Mr. Raemisch’s staff members have gotten used to his directness, and to his sudden silences. “When he’s quiet, that’s when he’s at his best, because his wheels are turning,” said Kellie Wasko, his deputy.
Like Mr. Clements, Mr. Raemisch emphasizes that 97 percent of inmates will eventually be released.
“First and foremost, you have to understand that they’re going back, and it’s our job to get them prepared and determined to be law-abiding citizens when they go back,” he said. “I don’t want any new victims. That’s what drives me.”
But he has also pushed into territory where few others in his position have ventured. A memo sent to corrections staff this month described an ambitious agenda for the coming months, including allowing death row prisoners out of their cells for four hours a day and sending inmates to solitary confinement for specific lengths of time instead of indefinite periods. “They should know when they’re coming out,” Mr. Raemisch said.
He hopes to go further, making changes in the training of corrections officers, the preparation inmates receive before they are released and the way that corrections officers interact with inmates.
In Wisconsin, Mr. Raemisch’s views sometimes put him at odds with critics who accused him of being soft on crime. An early-release program he started there was called “catch and release” and “hug a thug” by some legislators.
But by that point in his career, the absolutes he saw as a young law enforcement officer had faded into more complex realities, he said. He had observed the criminal justice system from many angles, chasing down cocaine dealers on the streets of Madison, interviewing rape victims and seeing inmates in the county jail “sleeping on the floor, doing nothing all day long, in a system they couldn’t get out of.”
After a while, you realize that you spend most of your life in gray,” he said. “Or at least if you’re smart, you do.”

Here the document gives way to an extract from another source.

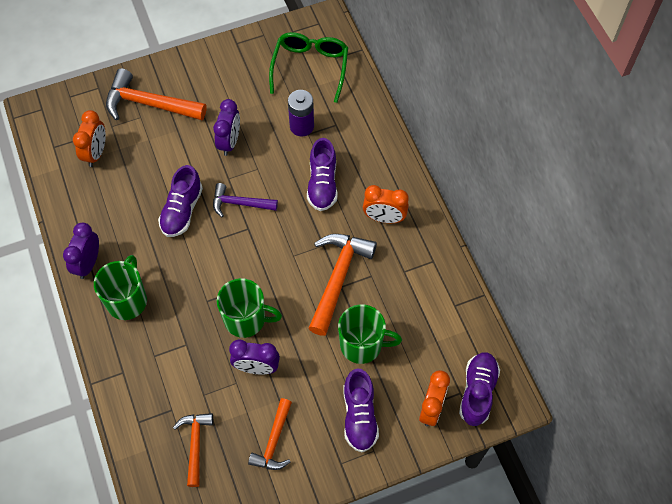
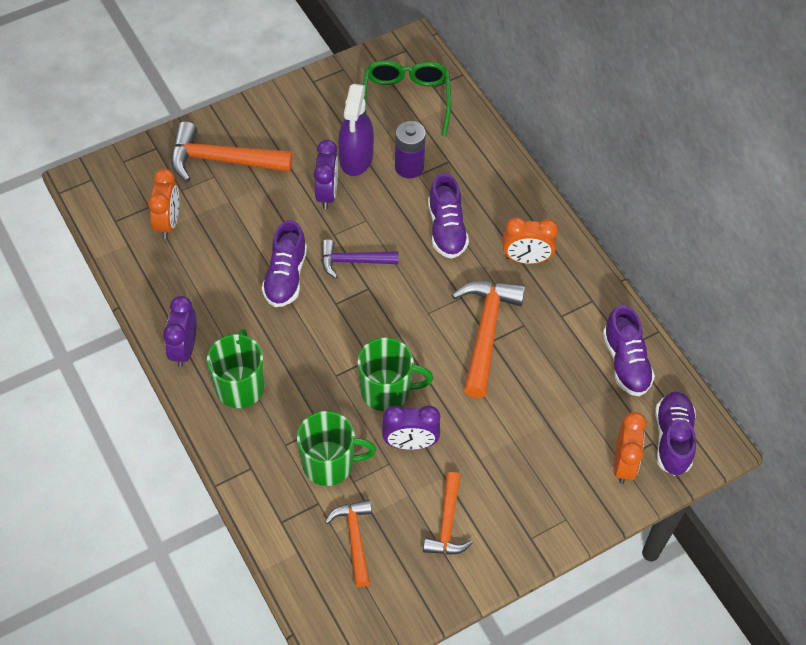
camera: 10 degrees left, 5 degrees down
(259, 114) = (356, 158): none -> purple spray bottle
(359, 416) = (542, 482): purple shoe -> purple shoe (625, 362)
(362, 345) = (529, 403): green mug -> green mug (329, 463)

Now, Mr. Raemisch said, he favors anything that helps to rehabilitate inmates and decrease the chances that they will commit further crimes when they get out.

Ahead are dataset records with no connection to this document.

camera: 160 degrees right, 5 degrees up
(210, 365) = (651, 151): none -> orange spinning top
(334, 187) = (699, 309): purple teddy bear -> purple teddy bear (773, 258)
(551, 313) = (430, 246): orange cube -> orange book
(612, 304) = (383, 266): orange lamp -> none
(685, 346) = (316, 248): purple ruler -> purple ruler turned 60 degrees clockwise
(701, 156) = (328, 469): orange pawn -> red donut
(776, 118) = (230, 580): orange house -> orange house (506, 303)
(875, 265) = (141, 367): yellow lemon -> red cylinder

“If it works, we better be doing it,” he said. “We’re already doing things that don’t work.”
He was at his home in Wisconsin last March, preparing to go to work at Madison College, where he had taken a job as a dean after leaving state government, when he heard that Mr. Clements had been killed.
“It made me angry,” he said. “His purpose was really to help inmates, and to be killed by an inmate — it was just insulting to me.”

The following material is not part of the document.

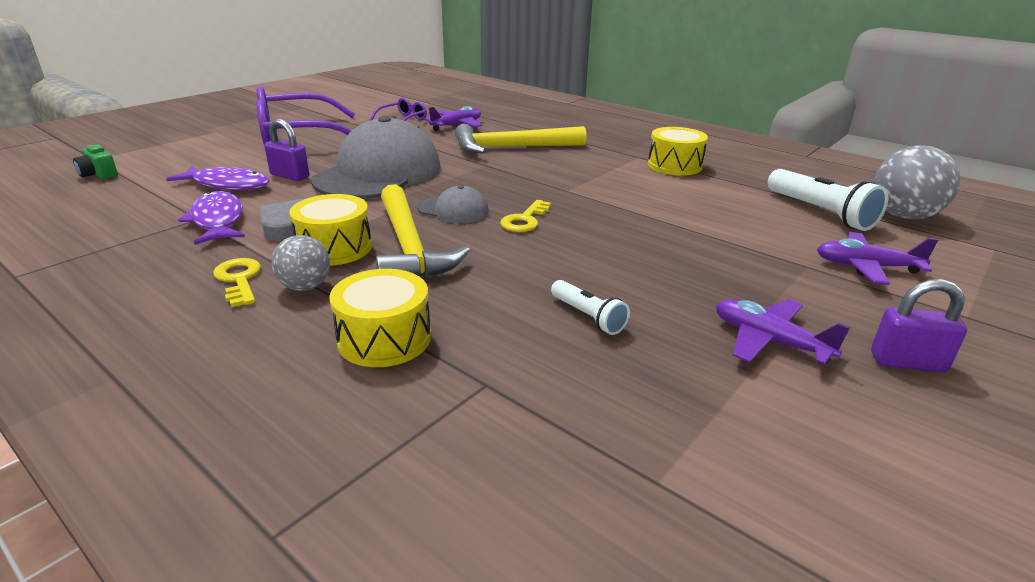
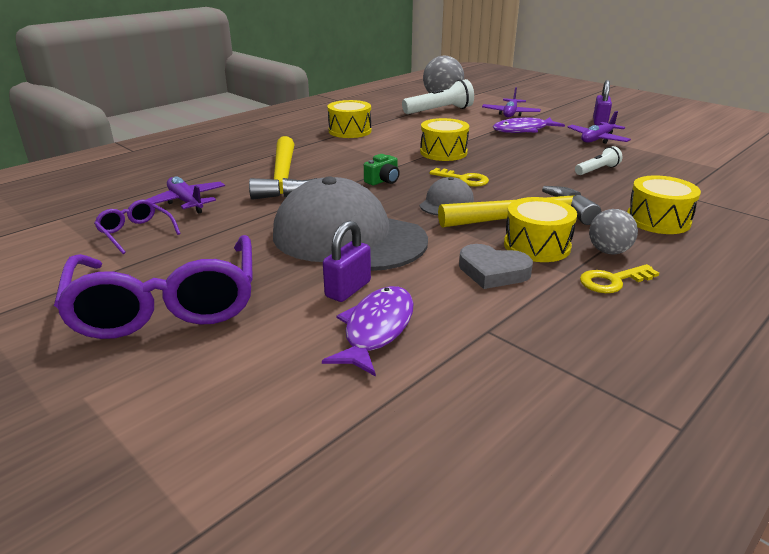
camera: 85 degrees left, 0 degrees up
(99, 174) = (309, 485): green camera -> green camera (383, 181)
(218, 221) = (491, 315): purple fish -> purple fish (523, 130)
(620, 212) = (443, 152): none -> yellow drum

His predecessor’s violent death continues to shadow him. Having received death threats days after arriving in Colorado, he travels with a security detail and carries a gun on planes. His family has had to adjust to coexisting with bodyguards, a development his younger daughter is not entirely happy about.
“It’s pretty hard to form relationships when there’s guys with guns following you,” he said.
Advocates for crime victims worry that Mr. Raemisch is moving too fast and that public safety could be jeopardized. Prisoner advocacy groups complain that he is moving too slowly: Some inmates with mental illnesses, they say, are still kept in cells 22 hours a day without adequate treatment.
Mr. Raemisch said he was trying to find a balance between the two poles, stressing his concern for safety and reminding his critics that large bureaucracies move slowly.
“It’s a work in progress,” he said.
In Wisconsin, the thought of spending a night in a segregation cell never crossed his mind, Mr. Raemisch said, but in Colorado, it grew on him. He called Ms. Wasko on a Tuesday night to float the idea and was met with dead silence. “Hello, are you there?” he asked.
Ms. Wasko later said her first thought was “Why?” and her second, “I won’t bury another executive director.”
“Tom was inside his house” when he was killed, she said, referring to Mr. Clements. “Anything can happen under the roof of a prison.”
Mr. Raemisch said he was surprised that his day in solitary confinement had received so much notice.
“It was 20 hours,” he said. “If it would have been maybe even two days or a week, I would think, ‘Yeah, that would probably get someone’s attention.’ I might walk out stark raving mad, but it would get somebody’s attention.”